Finding a job after graduation
Publication date: 25/07/2019

Take initiative, be confident and you’ll stand a strong chance of finding a job that you love.

young women working on a computer

Your decision on where to study should not depend (entirely) on what your favourite country is, or where the best nightlife is to be enjoyed. OK, these factors will play a role, but the most important thing is to pick a study programme that suits you and helps you develop the skills you need to get a job in the sector where you want to work. You may not yet be thinking about finding a job, even if you’re near graduation, as you’ve got so many things on your plate at that time. But it is smart to be aware of what skills you are working on, and how these skills resonate with the job market.

Whether you want to go back home after your studies, or want to find a job in Europe after graduation, the trend is the same: companies require an increasingly diverse skill-set from potential employees. Often it is not enough to have be a (good) graduate of a relevant study programme. Employers want your CV to feature internships, part-time jobs and extra-curricular activities. Depending on your sector, employers may also want to see a portfolio with examples of your work.

Soft skills

When looking for a job, soft skills are almost as important as knowledge, experience and study background. Luckily, as an international student, you have (unconsciously) been working on those during your stay abroad. To name but a few:

  • Intercultural communication: when moving to another country, you will find that communication works in a different way from what you’re used to. People may be more direct, or more ‘polite’. This may lead to challenging situations, but these situations help you adapt to a new culture and learn to communicate in a culture-sensitive way. This is an important skill to have, especially when you want to work in an international environment.
  • Adaptability: Living in a new country, you will have to adapt to this country’s ways. You’ll eat new foods and have to deal with different weather: your reactions to these are just two examples of how you can deal with changes to your environment. Knowing how to adapt will also prove very valuable when you start a new job.
  • Problem-solving: Life is full of challenges, so practise how to manage change when you’re in a familiar setting. This will make easier to tackle change at a time when you feel less comfortable. Outside your comfort zone you will also learn how to be resourceful and creative as you come up with solutions.
  • Self-reliance: the journey of studying abroad will mostly a solo one. You are going to another country on your own, and will have to find your own way. This means it is up to you to create a new comfort zone for yourself. Be ready for this, and get used to relying on yourself, your skills and your decisions. Self-reliance brings more self-confidence and a greater feeling of independence too.
  • Initiative: for most people, things do not simply fall into their laps. You have to work for them, be outgoing and proactive. Without your usual network around you, taking initiative is absolutely essential to make new friends, achieve your goals and adapt to a new country. And by the way, a clear sense of initiative is probably the main thing that employers are looking for.

And it is not only these five skills. To cut a long story short: studying abroad will change your life and yourself.
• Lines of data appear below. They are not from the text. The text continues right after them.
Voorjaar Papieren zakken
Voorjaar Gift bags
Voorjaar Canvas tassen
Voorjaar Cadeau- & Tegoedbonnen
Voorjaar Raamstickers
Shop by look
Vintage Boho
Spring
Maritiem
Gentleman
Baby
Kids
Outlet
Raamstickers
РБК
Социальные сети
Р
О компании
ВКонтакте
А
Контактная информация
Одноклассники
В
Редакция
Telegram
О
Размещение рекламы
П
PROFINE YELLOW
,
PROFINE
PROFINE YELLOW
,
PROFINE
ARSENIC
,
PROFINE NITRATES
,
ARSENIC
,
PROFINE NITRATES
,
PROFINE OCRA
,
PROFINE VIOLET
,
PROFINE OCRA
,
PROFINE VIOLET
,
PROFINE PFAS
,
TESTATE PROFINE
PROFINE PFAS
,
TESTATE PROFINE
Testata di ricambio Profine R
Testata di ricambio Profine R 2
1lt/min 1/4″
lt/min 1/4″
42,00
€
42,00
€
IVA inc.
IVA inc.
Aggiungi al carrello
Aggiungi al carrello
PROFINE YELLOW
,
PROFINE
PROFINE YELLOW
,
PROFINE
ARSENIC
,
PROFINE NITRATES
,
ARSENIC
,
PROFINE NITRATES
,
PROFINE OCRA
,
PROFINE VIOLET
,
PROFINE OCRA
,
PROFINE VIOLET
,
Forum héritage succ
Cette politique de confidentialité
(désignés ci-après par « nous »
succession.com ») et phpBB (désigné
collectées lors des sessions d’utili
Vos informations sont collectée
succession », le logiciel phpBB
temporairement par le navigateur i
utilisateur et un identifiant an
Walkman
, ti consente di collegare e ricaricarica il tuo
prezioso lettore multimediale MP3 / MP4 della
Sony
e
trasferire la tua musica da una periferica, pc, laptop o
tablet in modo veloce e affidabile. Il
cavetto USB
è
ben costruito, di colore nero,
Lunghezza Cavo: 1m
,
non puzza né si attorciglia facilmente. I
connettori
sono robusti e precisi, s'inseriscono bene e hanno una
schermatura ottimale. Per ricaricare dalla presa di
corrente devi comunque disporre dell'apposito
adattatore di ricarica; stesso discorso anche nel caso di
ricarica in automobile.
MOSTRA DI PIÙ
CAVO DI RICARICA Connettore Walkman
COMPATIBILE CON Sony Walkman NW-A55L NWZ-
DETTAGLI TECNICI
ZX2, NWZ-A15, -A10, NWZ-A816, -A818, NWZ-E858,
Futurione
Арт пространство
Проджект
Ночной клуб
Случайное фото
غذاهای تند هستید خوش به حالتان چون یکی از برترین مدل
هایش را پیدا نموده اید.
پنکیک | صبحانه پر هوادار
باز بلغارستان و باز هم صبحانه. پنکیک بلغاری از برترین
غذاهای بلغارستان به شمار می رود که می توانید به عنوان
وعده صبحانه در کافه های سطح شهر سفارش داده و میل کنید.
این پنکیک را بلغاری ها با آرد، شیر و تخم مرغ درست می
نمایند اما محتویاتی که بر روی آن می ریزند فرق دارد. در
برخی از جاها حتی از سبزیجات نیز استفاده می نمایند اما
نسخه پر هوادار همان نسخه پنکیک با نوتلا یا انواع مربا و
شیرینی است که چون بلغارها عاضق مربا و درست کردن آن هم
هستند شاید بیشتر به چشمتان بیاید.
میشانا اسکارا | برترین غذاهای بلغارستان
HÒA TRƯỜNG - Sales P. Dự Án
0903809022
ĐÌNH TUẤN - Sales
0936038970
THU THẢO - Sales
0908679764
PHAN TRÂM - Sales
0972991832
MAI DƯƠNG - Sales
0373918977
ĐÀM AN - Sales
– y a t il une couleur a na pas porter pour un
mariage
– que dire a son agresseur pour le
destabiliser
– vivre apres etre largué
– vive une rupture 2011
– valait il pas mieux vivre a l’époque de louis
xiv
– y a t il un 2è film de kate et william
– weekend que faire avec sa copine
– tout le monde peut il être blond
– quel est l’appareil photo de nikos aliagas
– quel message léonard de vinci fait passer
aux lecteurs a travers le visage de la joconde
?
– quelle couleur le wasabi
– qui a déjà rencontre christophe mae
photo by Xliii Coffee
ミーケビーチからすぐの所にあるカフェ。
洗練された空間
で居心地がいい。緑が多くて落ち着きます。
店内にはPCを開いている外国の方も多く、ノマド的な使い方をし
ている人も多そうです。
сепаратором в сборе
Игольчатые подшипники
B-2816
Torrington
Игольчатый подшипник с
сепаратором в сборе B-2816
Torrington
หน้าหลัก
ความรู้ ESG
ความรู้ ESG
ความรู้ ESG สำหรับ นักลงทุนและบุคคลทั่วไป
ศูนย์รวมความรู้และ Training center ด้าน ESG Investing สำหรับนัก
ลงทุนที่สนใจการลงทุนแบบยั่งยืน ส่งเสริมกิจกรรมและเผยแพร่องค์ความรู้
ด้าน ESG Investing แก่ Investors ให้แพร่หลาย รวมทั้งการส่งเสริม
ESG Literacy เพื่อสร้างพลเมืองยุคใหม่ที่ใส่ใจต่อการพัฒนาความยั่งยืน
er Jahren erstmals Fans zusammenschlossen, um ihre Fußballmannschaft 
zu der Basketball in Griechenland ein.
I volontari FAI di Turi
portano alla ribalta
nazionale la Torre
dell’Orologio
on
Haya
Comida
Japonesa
And it may well give you a head start over the other people applying for that job.

Finding a job in Europe

After graduating from university, with a bachelors or masters diploma in your pocket, you may have grown to love the city you are living in and want to stay in Europe. Be aware that there are rules and regulations that apply to working in a European country. EU citizens can work in other EU countries without needing a visa or a work permit, but if they want to work in other European countries, visa and work permits are required. For non-EU citizens, a work visa or work permit is always required. It makes sense to find out about this before you decide where to study.

two man speaking

Many European countries are looking to attract international talent to diversify their economies. Most countries offer a specific visa for these talents to come (or stay) and work in their country. For instance, Italy offers a Startup Visa, to retain non-EU innovators that want to establish a start-up in Italy. Estonia and Finland offer something similar. The Netherlands and Germany offer specific visa for non-EU job seekers, allowing them to look for a job for a limited period of time. France has a special talent visa called “passeport talent”. But wherever you want to stay, there is always a visa or permit suited for your situation. Applying may turn out to be complicated, as rules differ per country. But don’t let it stop you from following your dreams.

Network

Whether you decide to find a job back home or apply for a job in Europe: remember that your diploma and your soft skills are valuable assets. Another useful thing to have is a professional network. Your network can provide you with job vacancies and tips for employment. Especially if you decide to stay abroad, a network can provide you with insights about the local work culture. Don’t be afraid to ask (local) friends to review your CV and motivation letters. Or link up to your university’s alumni network to meet people in the field. Many of the soft skills you develop during your studies abroad are really useful for your job search. Take initiative, be confident and you’ll stand a strong chance of finding a job that you love.